The Court of Appeal rejected that contention. The court accepted that, ordinarily, a third party who was misled by Mr Al Sanea's false statements into entering into a transaction would be able to recover all losses flowing from that transaction. But in this case Daiwa was not an ordinary third party; it was in breach of a pre-existing legal duty to Singularis to refrain from making the payments whilst the circumstances put it on inquiry. Accordingly, the court held that, even if Mr Al Sanea's fraud were to be attributed to Singularis (which it was not), Singularis' claim cannot be defeated by an equal and opposite claim in deceit by Daiwa against Singularis.

The appellants argued that these claims were all brought by, and for the indirect benefit of, the creditors of Singularis (through the liquidator). The trial judge had held that there was no principle of law which entitled the court to consider what a party intended to do with the money it recovers, and that the solvency or insolvency of Singularis did not affect that principle. The Court of Appeal broadly endorsed that, holding "the identity of those creditors cannot in this situation affect the question of whether the company in liquidation has a claim against Daiwa for breach of its Quincecare duty."
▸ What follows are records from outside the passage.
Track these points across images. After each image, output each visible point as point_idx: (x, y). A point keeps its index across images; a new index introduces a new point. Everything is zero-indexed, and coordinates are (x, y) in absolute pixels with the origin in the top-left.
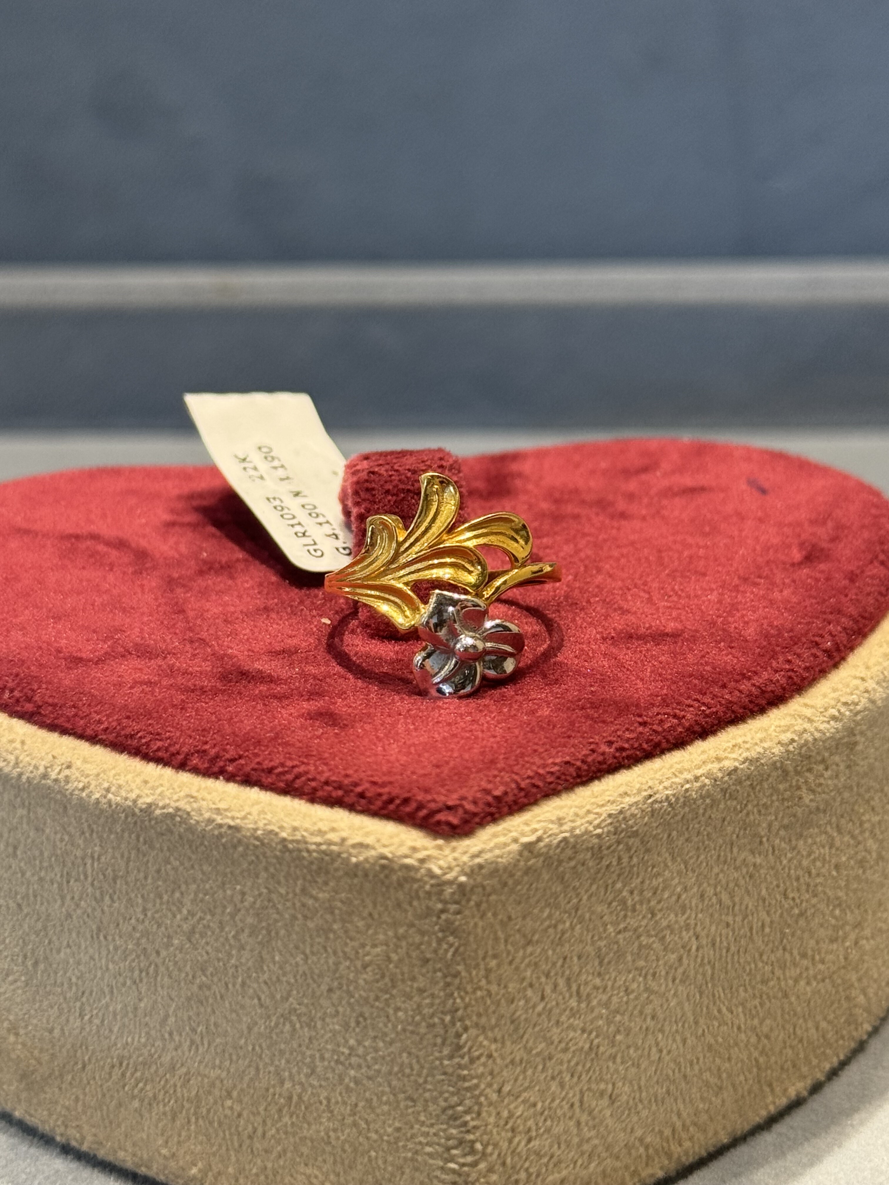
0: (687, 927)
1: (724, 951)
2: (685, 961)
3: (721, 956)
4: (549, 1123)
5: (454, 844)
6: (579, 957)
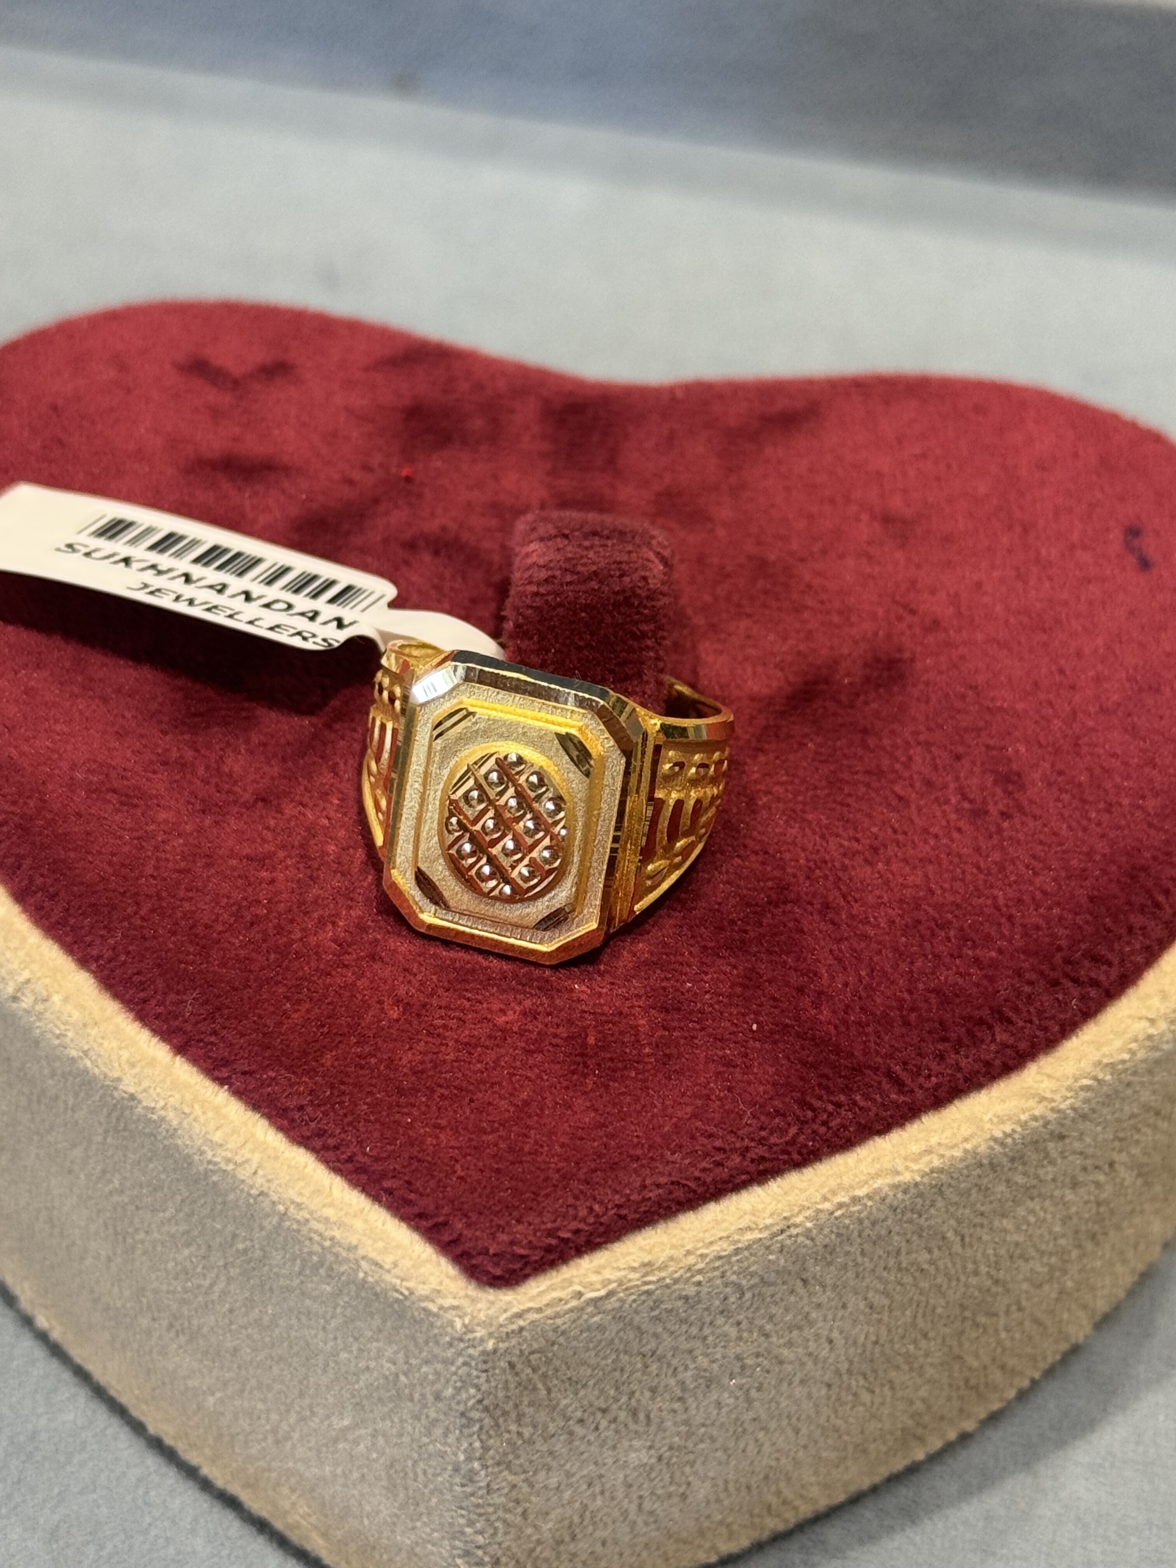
4: (590, 1529)
5: (491, 1296)
6: (653, 1390)
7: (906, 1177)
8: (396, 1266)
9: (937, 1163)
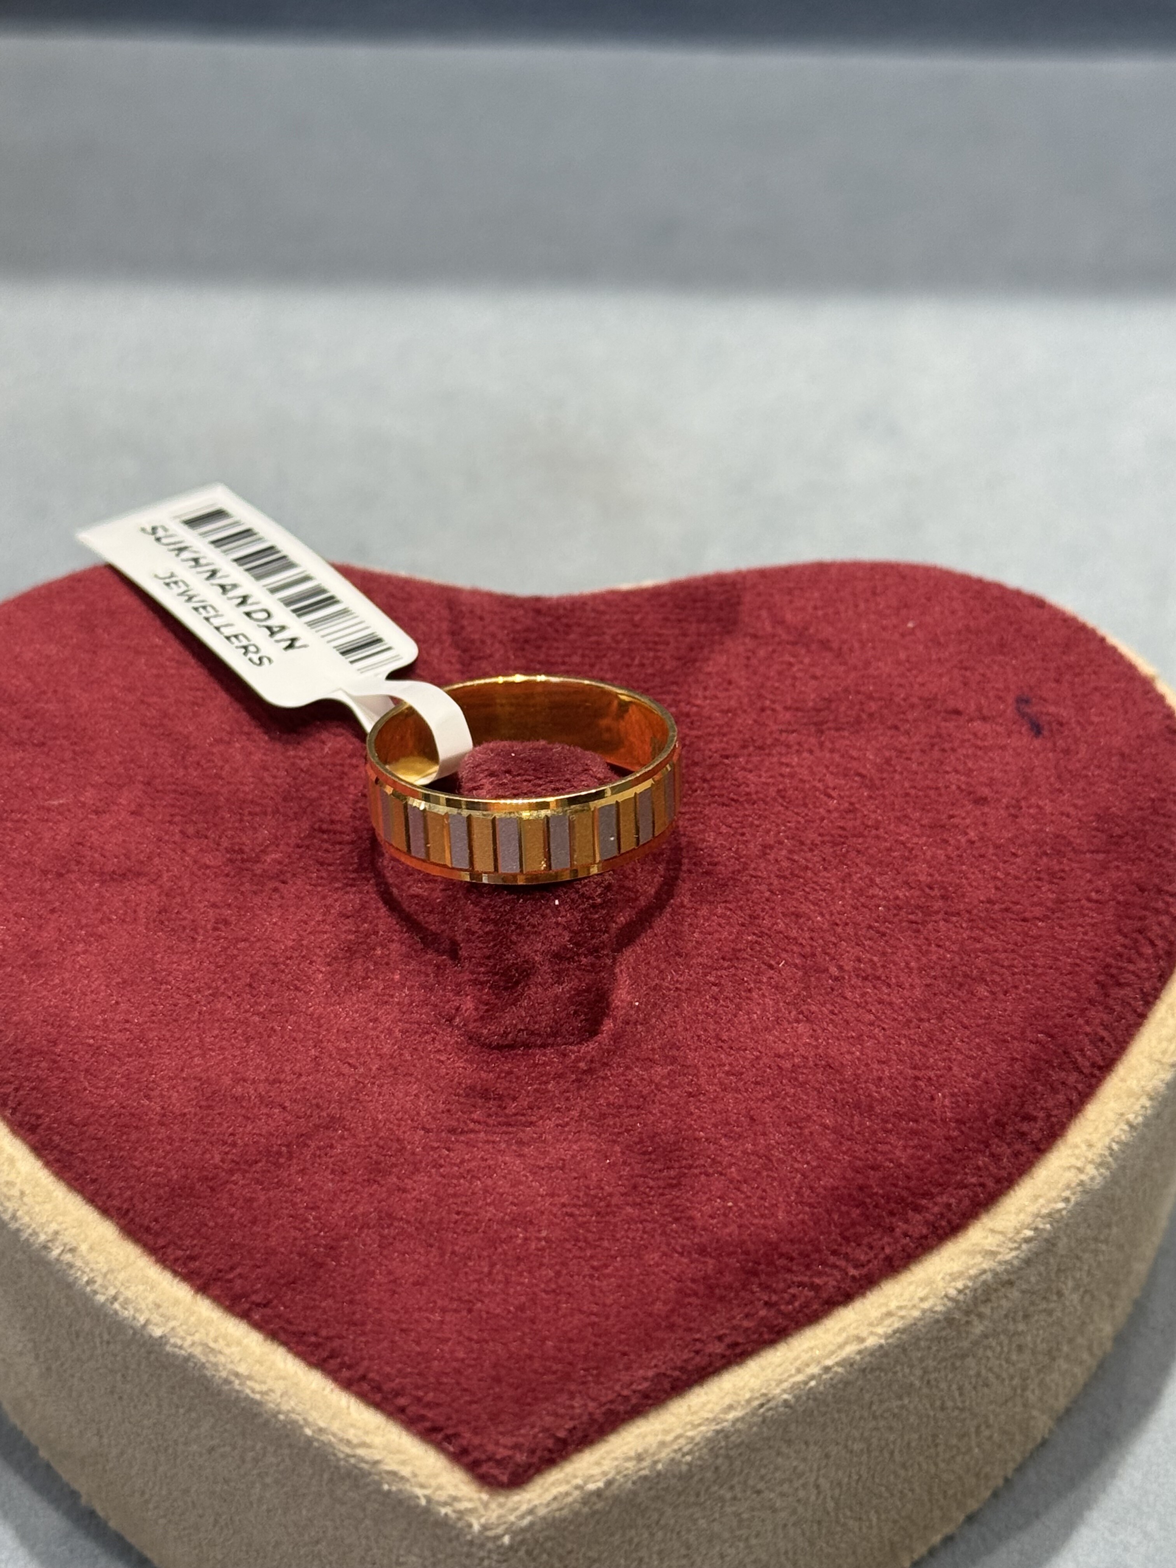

The Court of Appeal indicated that to set aside an assessment of contributory the appellants would need to show that the trial judge had either made an error of principle or reached a conclusion wholly outside the range of reasonable possibilities. They quickly dismissed the suggestion saying that appellant's arguments "do not get off the ground".

The Court of Appeal dismissed all of Daiwa's claims in the appeal, and upheld the decision of the trial judge that it was liable to Singularis for its breach of the Quincecare duty to scrutinise instructions which would put an ordinary banker on notice of fraud.

Sir Geoffrey added a few remarks in closing. He stressed that it will be a rare situation for a bank to be put on inquiry under the Quincecare duty, and that there is a high threshold. In this case "any reasonable banker would have realised that there were many obvious, even glaring, signs that Mr Al Sanea was perpetrating a fraud on the company when he instructed that the money be paid to other parts of his business operations". He stressed that this case was an unusual one.

He also noted Daiwa sought to rely at every level of its argument on the existence of a prior fraud as a reason why it ought to have a successful defence. But this ignored the fact that the prior fraud is an essential ingredient of the claim for breach of the Quincecare duty.

Finally, he stressed in relation to the authorities that there is no proper comparison between the duties of an auditor and the duty of a banker. A banker's duties in respect of properly authorised instructions to make payments are strictly limited. The banker's duty only arises where, abnormally, the banker is put on inquiry by the particular circumstances. He approved the comments of Steyn J said in Quincecare that "trust, not distrust, is the basis of a bank's dealings with its customers".

===Supreme Court===
In the Supreme Court the unanimous decision was handed down by Lady Hale, dismissing the appeal.

==Significance==
Commentary on the decision has been broadly positive. Despite the wide-ranging grounds of appeal in the Court of Appeal most of the commentary has focussed upon the first instance decision being upheld and the bank being found liable for breach of the Quincecare duty. Practical Law reported that, in the 25 years since Quincecare was decided, this is the first decision where a bank had ever been held to be liable for breaching the duty under English law.

Despite the comments of Sir Geoffrey Vos about the unusual facts of the case, and how liability under the Quincecare duty will be rare, inevitably banks will be concerned about being held liable for the frauds of others.